After a nationwide search, a panel of school employees and site council members interviewed five finalist candidates for the Harborview and Auke Bay Elementary School principal jobs.
The interviews took place Wednesday morning, and the selection committees met that evening. A final decision is expected “very soon” with a “quick public announcement,” said Tim Bauer, human resources director for the Juneau School District, in a phone interview Thursday morning.
Four of the candidates are currently employees of the Juneau School District, and one is currently working in rural Alaska. Three of the candidates are under consideration for both openings.
The panel asked each candidate the same 12 questions in a round-robin-style interview.

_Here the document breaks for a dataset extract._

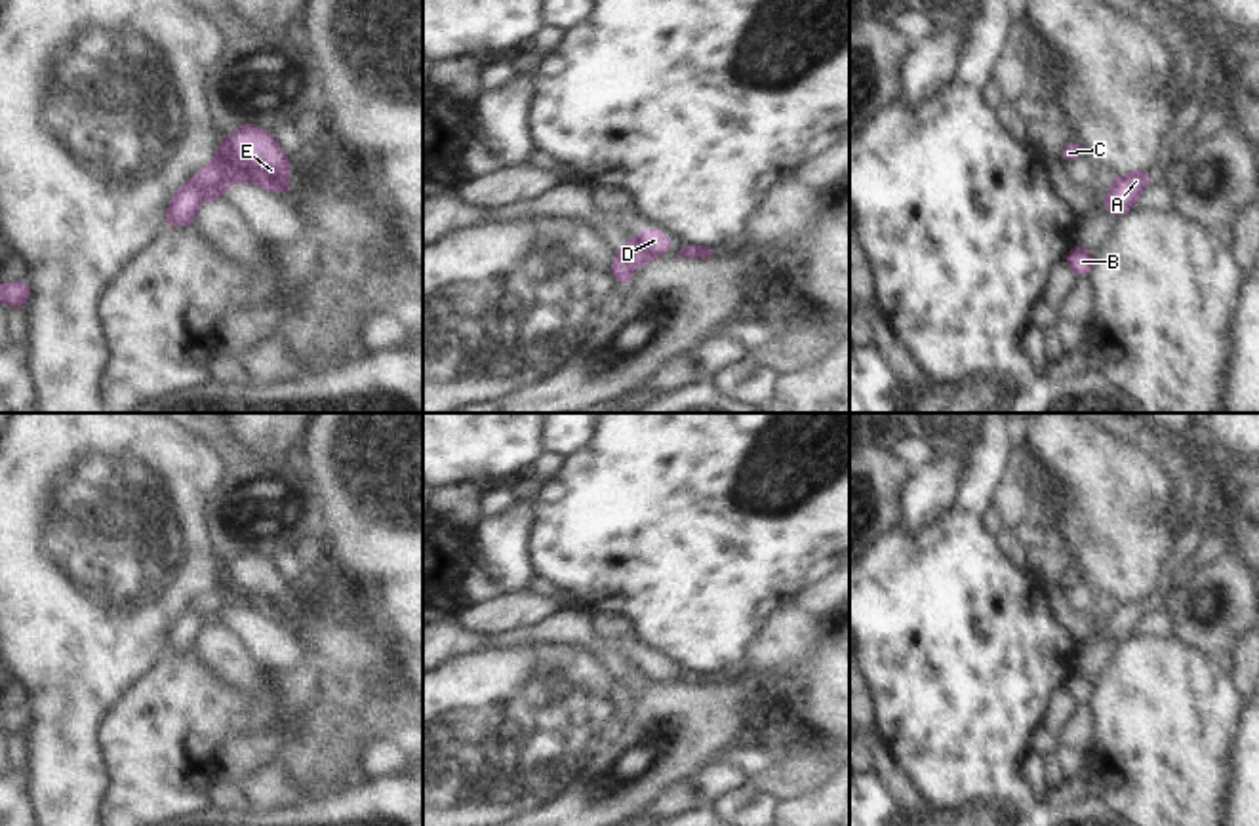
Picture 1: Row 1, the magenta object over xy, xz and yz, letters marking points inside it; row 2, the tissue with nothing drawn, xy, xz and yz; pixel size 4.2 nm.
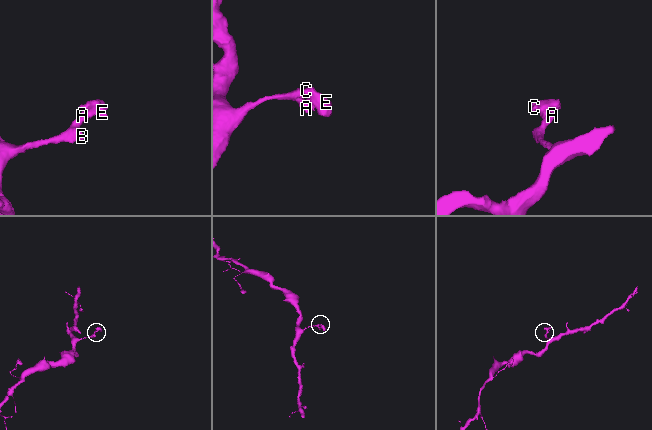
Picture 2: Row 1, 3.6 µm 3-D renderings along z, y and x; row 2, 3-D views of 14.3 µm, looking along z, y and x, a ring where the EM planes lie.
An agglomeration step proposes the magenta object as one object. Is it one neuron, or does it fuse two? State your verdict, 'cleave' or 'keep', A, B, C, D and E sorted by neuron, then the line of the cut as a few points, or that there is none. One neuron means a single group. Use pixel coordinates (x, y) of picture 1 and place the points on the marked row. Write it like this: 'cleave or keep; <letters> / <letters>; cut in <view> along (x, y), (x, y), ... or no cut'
cleave; A B / C D E; cut in xy along (193, 179), (202, 198)

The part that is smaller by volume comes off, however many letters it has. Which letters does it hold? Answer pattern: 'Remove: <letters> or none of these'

A private chat room was set up for the public and committee members to share thoughts on the candidates directly with Bauer’s team.
“It was a good group of candidates,” Bauer said. “It was a diverse group with a lot of experiences. I’m pleased with the pool.”
Meet the candidates
Here’s an overview of each candidate, in the order the committee conducted the interviews:
William Sarandria has worked in education since 2013. He’s been with the Juneau School District since 2015 in a variety of roles, including math teacher and advancement via individual determination elective teacher. He’s currently participating in a one-year principal internship at Yaakoosge Daakahidi High School. Before joining Juneau schools, he was at Bristol Bay Borough School in Naknek.
He holds several degrees, including a master’s in educational leadership and a master’s in the art of teaching, from the University of Alaska Southeast. In addition, he holds a bachelor’s degree in exercise and sport science from Central Queensland University in Australia. He started his career as a personal trainer in Australia.
He told the committee that his time in Naknek helped heighten his awareness of the importance of diversity in education. He said he has a special interest in serving diverse populations and building equity in education.
Kelley Harvey has 22 years of teaching experience in the Juneau School District. In that time, she’s held a variety of roles, including classroom teacher, instructional coach, literacy specialist and literacy leader. She currently works at Harborview, where she is a Title 1 teacher. She’s also served at Gastineau, Riverbend and Mendenhall River Community School. She holds a master’s of education from the University of Alaska Southeast and a bachelor’s degree from Eastern Washington University. She holds several certifications covering a variety of topics. She is a certified Restorative Practices trainer.
She told the committee that she loves Harborview School and wants to continue the good work going on there. “Through my reading work, I’ve provided a lot of professional development and that’s a part that I’ve really enjoyed,” she said.
Kelly Stewart has 20 years of experience in special education. She’s been working in the Juneau School District since 2013. She is currently a special education teacher at Glacier Valley School, where she works with students in kindergarten and first grade. Prior to that, she was a special education teacher in Surprise, Phoenix and Yuma, Arizona. She’s also worked as a paraprofessional for special needs students. She is a graduate of Northern Arizona University and will receive her master’s of educational leadership from the University of Alaska Southeast in June.
“I want to be a fluid part of the school community,” she told the committee. She said she is interested in the principal role as a way to build her own growth, support others and support student achievement.
Sally Benedict is currently a principal in Napakiak, Alaska. She has also served as a principal in Goodnews Bay and as an assistant principal at Nelson Island School in Toksook Bay, Alaska. Prior to working as a school administrator, she was an elementary school teacher in Lansing, Michigan and Detroit Public Schools. She has two bachelor’s degrees—one in liberal arts and one in social studies, both earned at Concordia University. She holds an Elementary School Administration Certificate from the University of Michigan and a master’s of public administration from the University of Michigan. In 2008, she became a board-certified teacher.
She told the committee that she is interested in the Juneau position because it is beautiful yet less remote than her current location. She said that she’s interested in working in a school that serves students from kindergarten to fifth grade. She told the committee that the relationships she develops with her staff are her greatest strength.
Adriana Northcutt is currently the Assistant Principal at Thunder Mountain High School. Prior to that she taught science and other electives at TMHS and served as the Camp Invention Director and as the director of other science-based camps. She also taught math and science at Floyd Dryden Middle School. She’s coached volleyball, has served as an advisor for many student groups and participated in a variety of training and leadership opportunities, including the Alaska School Leadership Academy and the Our Cultural Landscape program through Sealaska.
She holds a master’s of educational leadership degree from the University of Southeast Alaska and a bachelor’s degree from Montana State University.
“I’m committed to a model of team collaboration and restorative justice practices to help students learn self-regulation practices and self-advocacy skills,” she said.
She told the committee that she’s ready to make the leap from secondary education to elementary school because she sees elementary school as the critical window where students learn important skills that lead to a lifetime of success.